I'm trying to feed 1D numpy arrays (flattend images) via a generator into a H5py data file in order to create training and validation matrices.
The following code was adapted from a solution (can't find it now) in which the data
attribute of H5py's File
objects's create_dataset
function is provided data in the form of a call to np.fromiter
which has a generator function as one of its arguments.
from scipy.misc import imread
import h5py
import numpy as np
import os
# Creating h5 data file
f = h5py.File('../data.h5', 'w')
# Source directory for image data
src = '/datasets/aic540/train/images/'
# Showing quantity and dimensionality of data
images = os.listdir(src)
ex_img = imread(src + images[0])
flat_img = ex_img.flatten()
print "# of images is {}".format(len(images))
print "image shape is {}".format(ex_img.shape)
print "flattened image shape is {}".format(flat_img.shape)
# Creating generator to feed in data to h5py's `create_dataset` function
gen = (imread(src + i).flatten().astype(np.int8) for i in os.listdir(src))
# Creating h5 dataset
f.create_dataset(name='training',
#shape=(59482, 1555200),
data=np.fromiter(gen, dtype=np.int8))
Output:
# of images is 59482
image shape is (540, 960, 3)
flattened image shape is (1555200,)
Traceback (most recent call last):
File "process_images.py", line 30, in <module>
data=np.fromiter(gen, dtype=np.int8))
ValueError: setting an array element with a sequence.

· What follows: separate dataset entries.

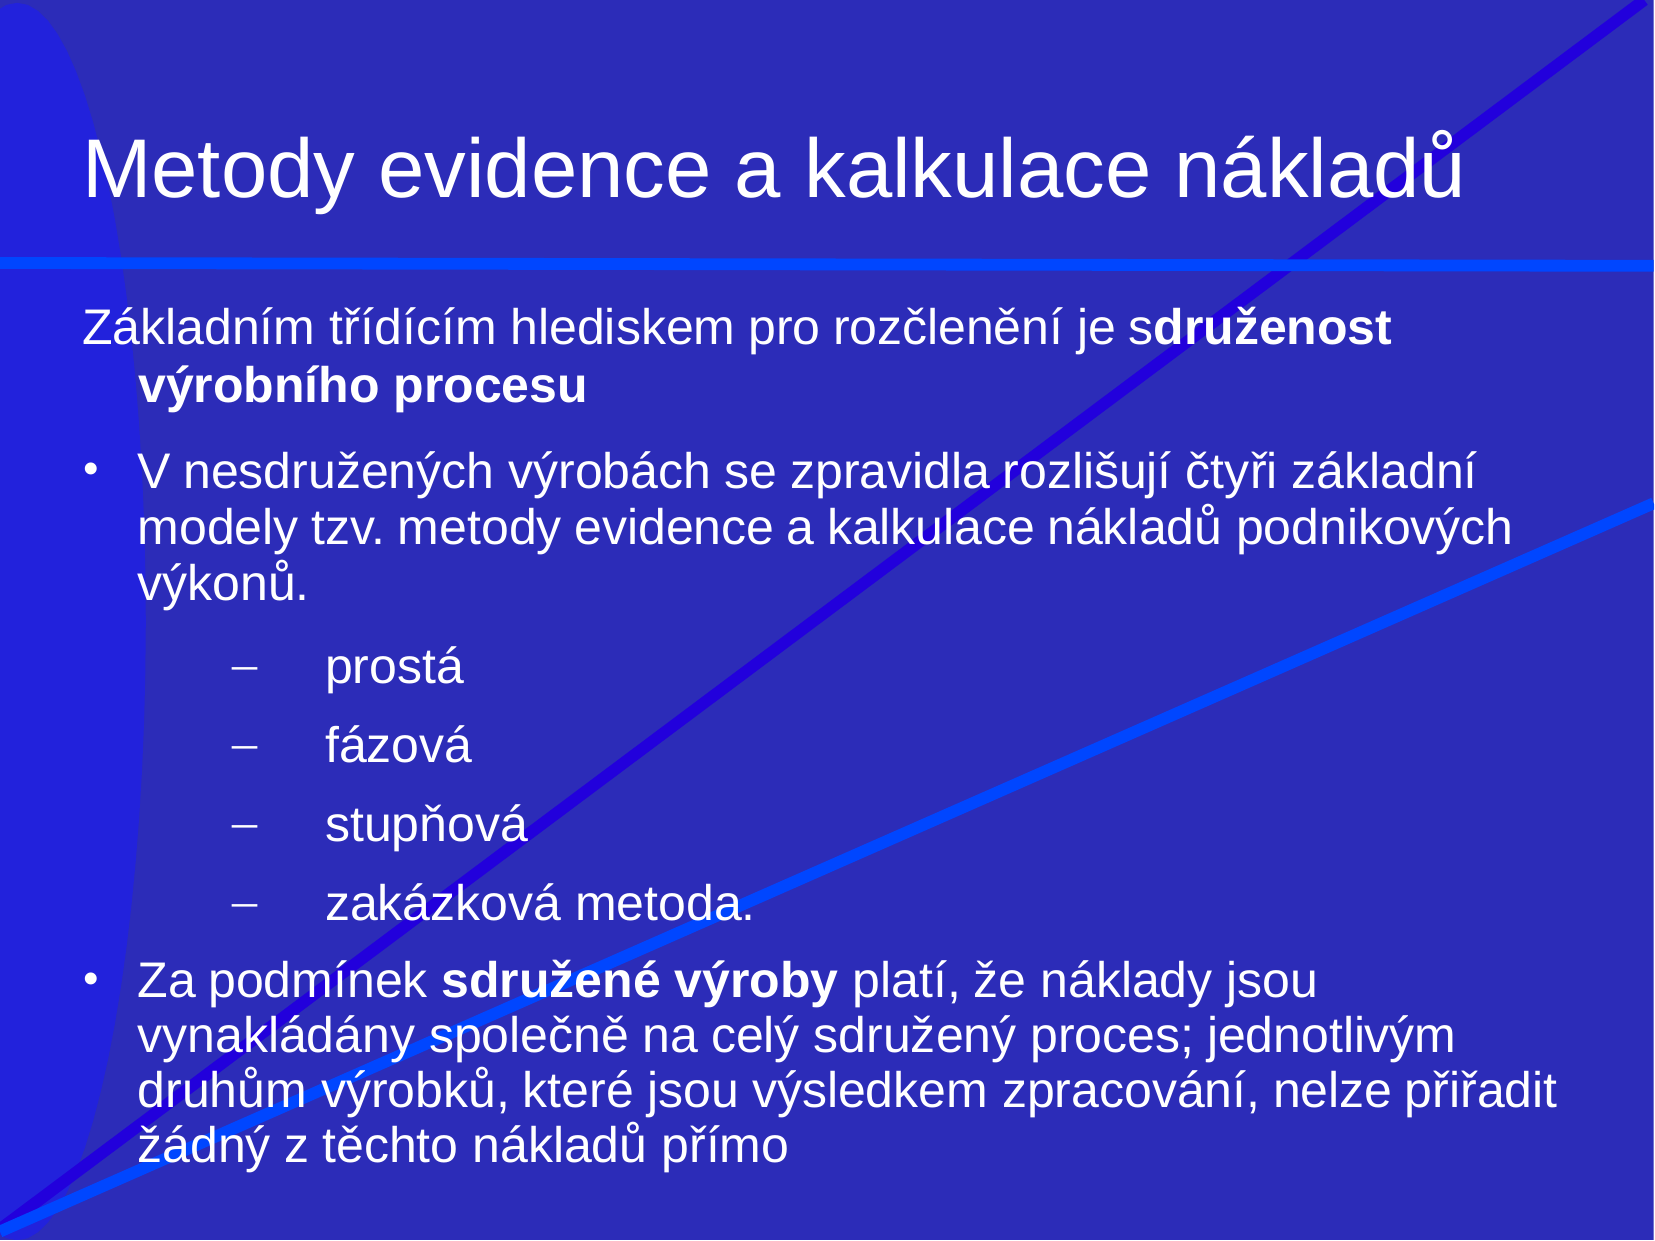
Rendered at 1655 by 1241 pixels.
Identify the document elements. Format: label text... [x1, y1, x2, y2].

title Metody evidence a kalkulace nákladů [80, 64, 1574, 321]
text_box Základním třídícím hlediskem pro rozčlenění je sdruženost výrobního procesu V nesdružených výrobách se zpravidla rozlišují čtyři základní modely tzv. metody evidence a kalkulace nákladů podnikových výkonů. prostá fázová stupňová zakázková metoda. Za podmínek sdružené výroby platí, že náklady jsou vynakládány společně na celý sdružený proces; jednotlivým druhům výrobků, které jsou výsledkem zpracování, nelze přiřadit žádný z těchto nákladů přímo [80, 296, 1567, 1175]
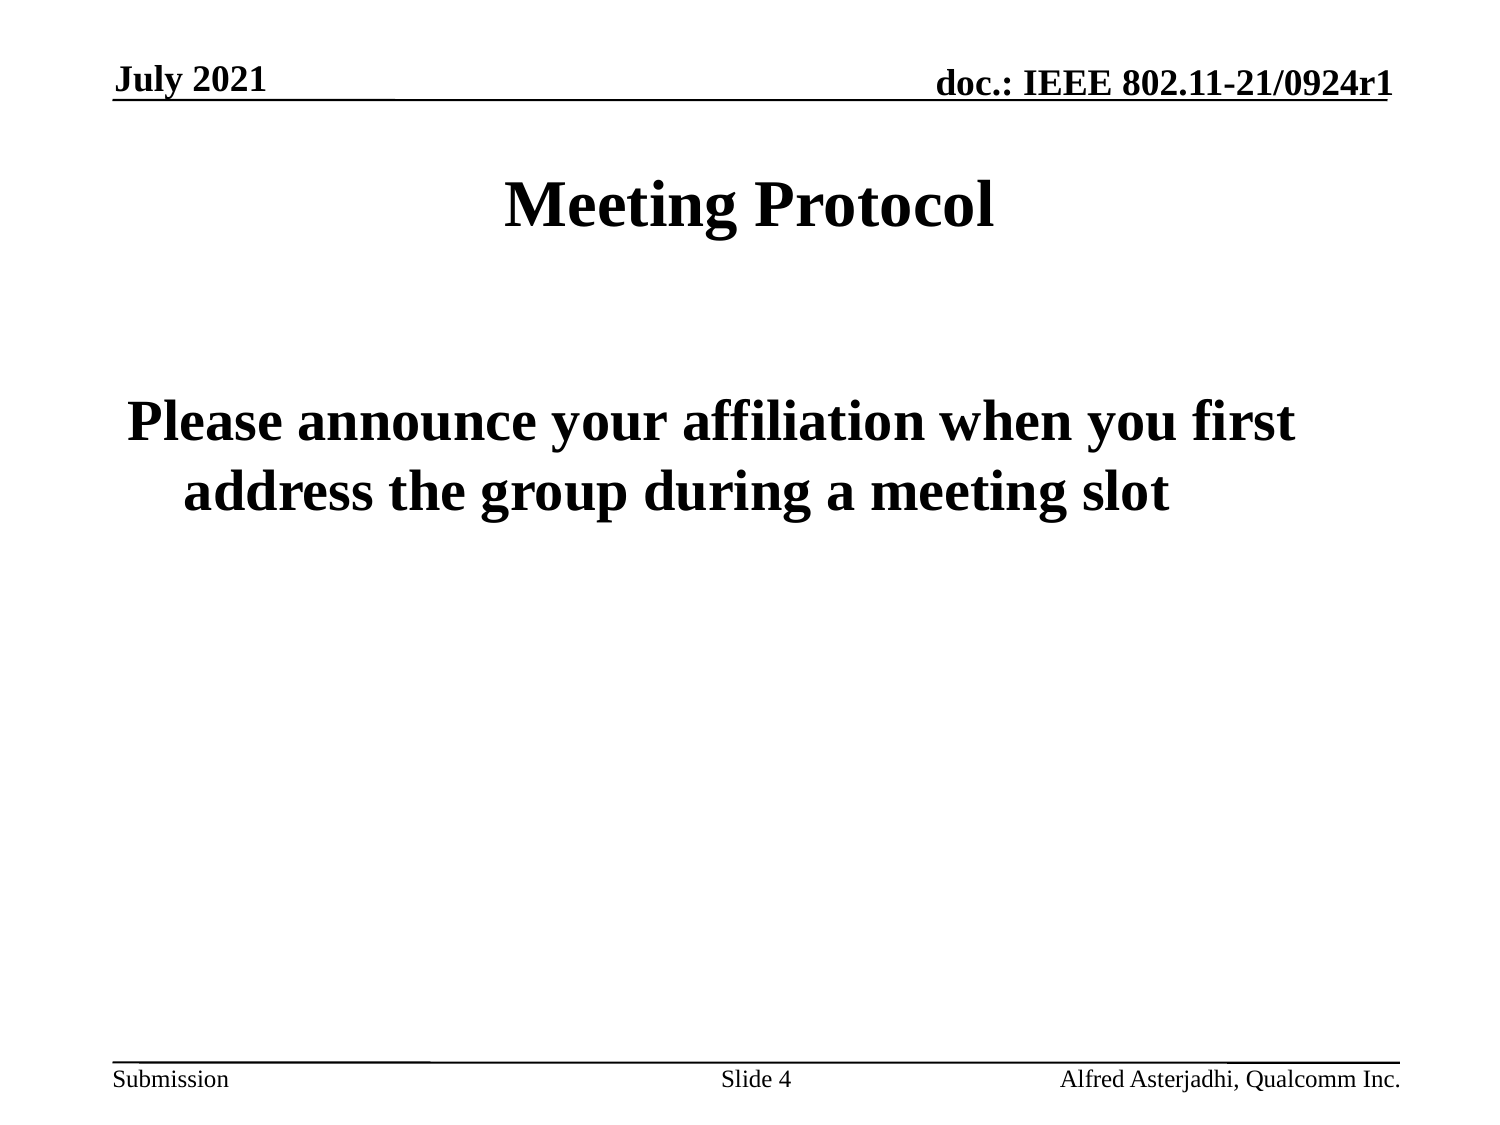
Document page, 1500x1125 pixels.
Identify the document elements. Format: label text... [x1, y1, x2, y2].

title Meeting Protocol [112, 112, 1388, 288]
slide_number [114, 54, 493, 100]
slide_number Slide 4 [712, 1061, 800, 1123]
list Please announce your affiliation when you first address the group during a meeting slot [112, 374, 1388, 513]
footer Alfred Asterjadhi, Qualcomm Inc. [878, 1061, 1402, 1093]
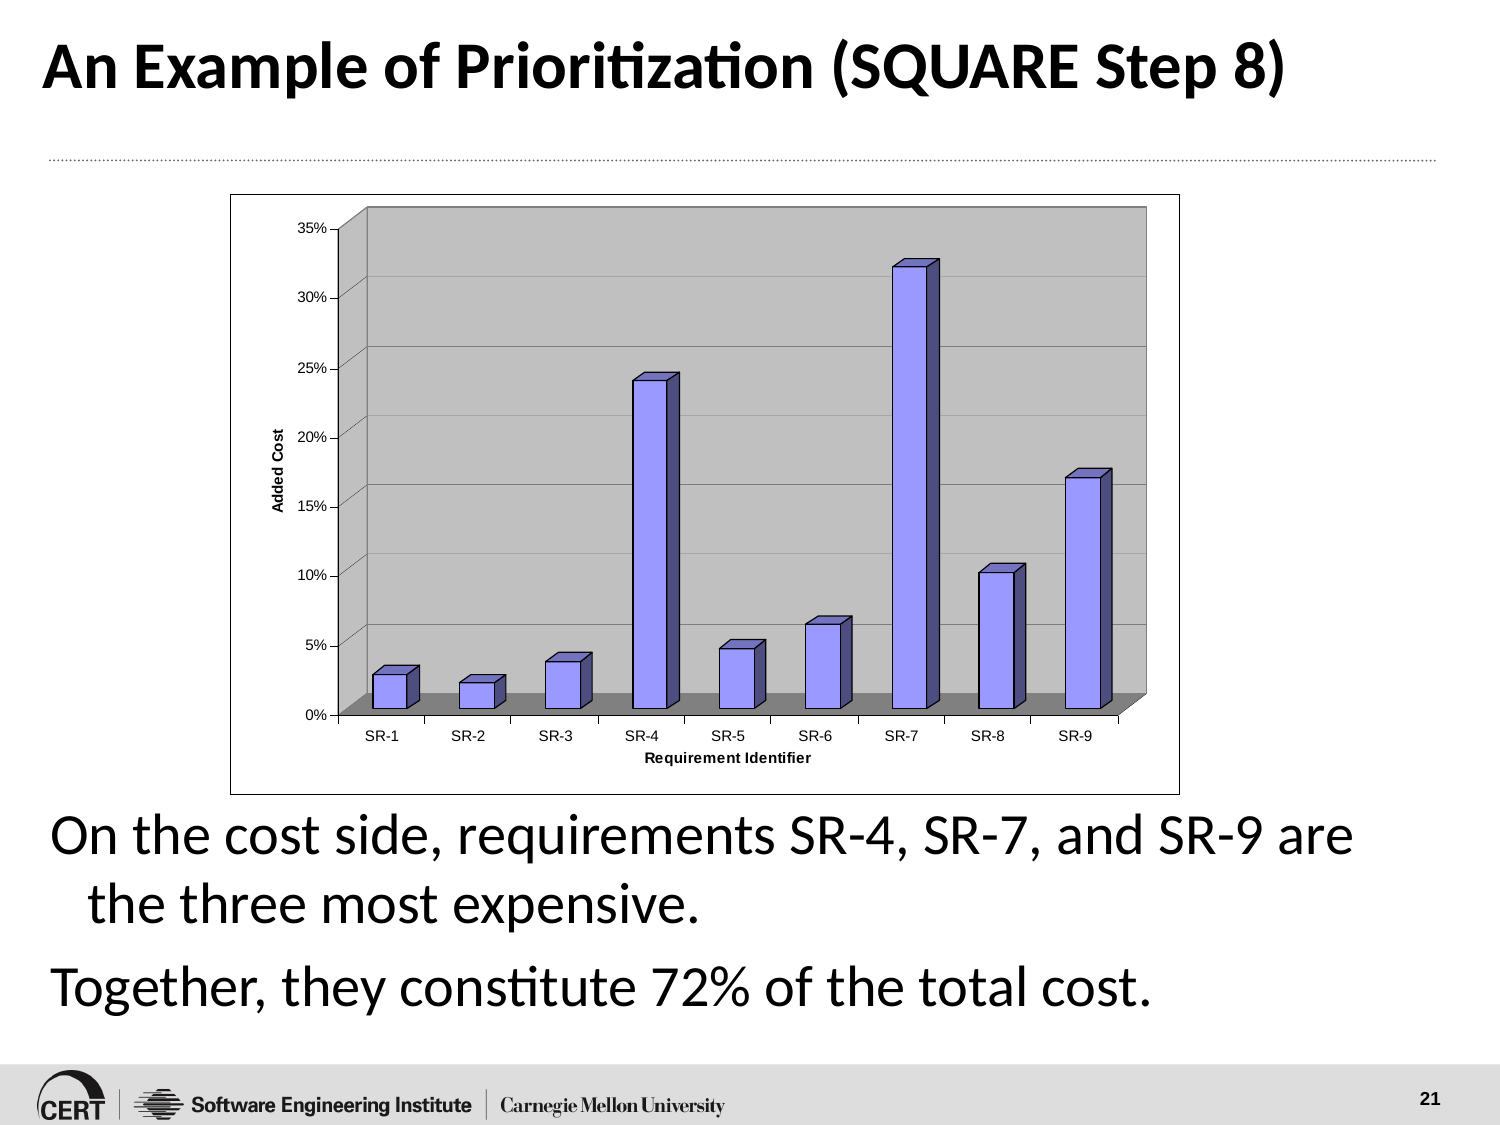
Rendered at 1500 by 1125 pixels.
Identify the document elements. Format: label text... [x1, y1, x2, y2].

I've read when searching for this error in this context that the problem is that np.fromiter()
needs a list and not a generator function (which seems opposed to the function that the name "fromiter" implies) -- wrapping the generator in a list call list(gen)
allows the code to run but it, of course, uses up all the memory in the expansion of this list before the call to create_dataset
is made.
How do I use a generator to feed data into an H5py data file?
If my approach is entirely wrong, what is the correct way to build a very large numpy matrix that doesn't fit in memory -- using H5py or otherwise?